Not all families live the same way. A compact 1-bedroom apartment can work very well for a single person or a young couple. But it can be clearly insufficient for a family with a child, telework, and storage needs.
Therefore, the discussion should not be just about square meters. It should be about adequacy.
The right question is: does this house truly serve the life of those who will inhabit it?
The market is also changing how space is sold
Real estate communication must keep up with this change. For years, it was enough to highlight the gross area, typology, and location. Today, especially in more compact houses, it is essential to explain the logic of the space.
- It's not enough to say that the living room has 22 m²: it's necessary to show that it allows for a living area, dining table, and natural connection to the kitchen.
- It's not enough to say that there is a balcony: it's necessary to show how it can be used.
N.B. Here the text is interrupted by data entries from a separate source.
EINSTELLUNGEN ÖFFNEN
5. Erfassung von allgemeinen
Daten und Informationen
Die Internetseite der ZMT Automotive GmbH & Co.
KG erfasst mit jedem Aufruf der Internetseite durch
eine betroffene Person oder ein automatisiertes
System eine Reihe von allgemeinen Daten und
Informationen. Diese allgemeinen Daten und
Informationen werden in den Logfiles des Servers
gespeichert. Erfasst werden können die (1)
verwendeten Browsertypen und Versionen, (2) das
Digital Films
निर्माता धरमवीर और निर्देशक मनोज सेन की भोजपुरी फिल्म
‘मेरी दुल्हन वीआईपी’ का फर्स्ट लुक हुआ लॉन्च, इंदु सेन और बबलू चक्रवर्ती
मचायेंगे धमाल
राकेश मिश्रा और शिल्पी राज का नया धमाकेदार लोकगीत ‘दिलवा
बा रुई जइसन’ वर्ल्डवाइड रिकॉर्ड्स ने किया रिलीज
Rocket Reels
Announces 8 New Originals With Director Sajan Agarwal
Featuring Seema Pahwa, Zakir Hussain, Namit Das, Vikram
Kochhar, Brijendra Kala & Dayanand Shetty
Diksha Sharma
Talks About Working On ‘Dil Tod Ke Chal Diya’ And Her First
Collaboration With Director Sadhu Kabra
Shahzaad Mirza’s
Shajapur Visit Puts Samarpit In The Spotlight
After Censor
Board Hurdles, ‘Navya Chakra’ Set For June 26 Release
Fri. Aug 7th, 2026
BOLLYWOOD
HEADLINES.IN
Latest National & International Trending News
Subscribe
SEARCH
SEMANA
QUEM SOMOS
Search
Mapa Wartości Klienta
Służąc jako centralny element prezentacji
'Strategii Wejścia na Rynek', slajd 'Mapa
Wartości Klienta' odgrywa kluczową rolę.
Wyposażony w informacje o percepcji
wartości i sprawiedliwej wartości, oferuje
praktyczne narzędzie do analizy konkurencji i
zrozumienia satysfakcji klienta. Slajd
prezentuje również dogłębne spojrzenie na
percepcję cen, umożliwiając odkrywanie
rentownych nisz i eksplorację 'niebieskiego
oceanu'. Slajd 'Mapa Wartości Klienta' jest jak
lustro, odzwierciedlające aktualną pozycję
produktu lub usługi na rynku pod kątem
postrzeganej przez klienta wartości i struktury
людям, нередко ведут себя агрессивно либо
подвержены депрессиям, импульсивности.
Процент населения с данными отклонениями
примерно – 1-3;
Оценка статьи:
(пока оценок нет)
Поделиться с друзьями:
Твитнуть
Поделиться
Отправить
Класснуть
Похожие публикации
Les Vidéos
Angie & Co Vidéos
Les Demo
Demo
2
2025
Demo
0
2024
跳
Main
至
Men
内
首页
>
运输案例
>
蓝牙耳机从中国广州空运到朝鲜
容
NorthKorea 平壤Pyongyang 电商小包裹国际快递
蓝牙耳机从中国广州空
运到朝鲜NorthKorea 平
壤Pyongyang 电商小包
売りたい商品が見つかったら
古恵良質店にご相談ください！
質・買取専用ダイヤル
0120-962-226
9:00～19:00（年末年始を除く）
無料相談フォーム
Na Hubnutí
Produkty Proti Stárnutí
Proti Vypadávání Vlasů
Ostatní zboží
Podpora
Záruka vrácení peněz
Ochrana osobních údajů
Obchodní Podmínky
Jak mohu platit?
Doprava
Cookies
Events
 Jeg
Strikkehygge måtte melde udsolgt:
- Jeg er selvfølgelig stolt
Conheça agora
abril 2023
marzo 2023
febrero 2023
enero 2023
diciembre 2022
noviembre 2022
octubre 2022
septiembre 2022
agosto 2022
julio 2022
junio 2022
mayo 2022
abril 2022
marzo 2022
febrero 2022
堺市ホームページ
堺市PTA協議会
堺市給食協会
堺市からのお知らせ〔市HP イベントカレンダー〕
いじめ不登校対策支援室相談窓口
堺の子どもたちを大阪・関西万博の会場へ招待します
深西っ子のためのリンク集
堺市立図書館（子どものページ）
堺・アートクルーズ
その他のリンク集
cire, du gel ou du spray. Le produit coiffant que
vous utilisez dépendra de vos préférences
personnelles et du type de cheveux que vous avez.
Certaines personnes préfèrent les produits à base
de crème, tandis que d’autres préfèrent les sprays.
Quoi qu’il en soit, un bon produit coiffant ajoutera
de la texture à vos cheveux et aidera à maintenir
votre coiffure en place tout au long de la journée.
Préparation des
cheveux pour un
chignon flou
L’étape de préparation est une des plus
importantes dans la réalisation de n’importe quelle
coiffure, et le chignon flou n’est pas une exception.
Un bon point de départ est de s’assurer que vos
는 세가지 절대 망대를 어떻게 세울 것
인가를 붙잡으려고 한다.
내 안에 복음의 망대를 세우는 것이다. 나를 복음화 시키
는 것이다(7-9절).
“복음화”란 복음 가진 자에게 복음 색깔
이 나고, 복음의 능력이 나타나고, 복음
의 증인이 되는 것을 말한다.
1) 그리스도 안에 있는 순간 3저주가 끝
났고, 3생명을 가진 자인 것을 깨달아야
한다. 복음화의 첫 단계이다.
Virtual rendering can help in this process.
- It's not enough to photograph an empty bedroom: it's necessary to help the buyer understand the scale, circulation, and storage. 3D floor plans help in this process.
In small houses, presentation is decisive. A poor choice of furniture, a poorly framed photograph, or an excess of objects can make the property seem smaller than it really is.
On the contrary, when the space is well prepared, photographed, and explained, the house gains clarity. And clarity sells.
Legal limit: what the RGEU says about how small a house can be
The General Regulation of Urban Buildings (RGEU) establishes minimum gross areas: T0: 35 m², T1: 52 m², T2: 72 m², etc. Additionally, no room can have less than 8 m² of usable space, and there are strict geometric rules (proportions, minimum diameters of inscribed circles, ceiling height):
The house of the future may be smaller, but it will have to be better
The reduction in areas should not be seen only as a loss, it can also be an opportunity to design better, waste less, and create homes more adapted to real life.
But there is a line that cannot be ignored:
A well-thought-out small house can be comfortable, efficient, and even surprising. A poorly designed small house is just a limitation wrapped in elaborate speech.
The future of housing, especially in large urban areas, will inevitably involve more compact spaces. But this requires developers, architects, mediators, and buyers to be more demanding.
Less area only makes sense if there is more intelligence. Because a good house is not measured only in square meters. It is measured by how it allows living, resting, working, entertaining, storing, breathing, and feeling that, despite everything, there is room for life to happen.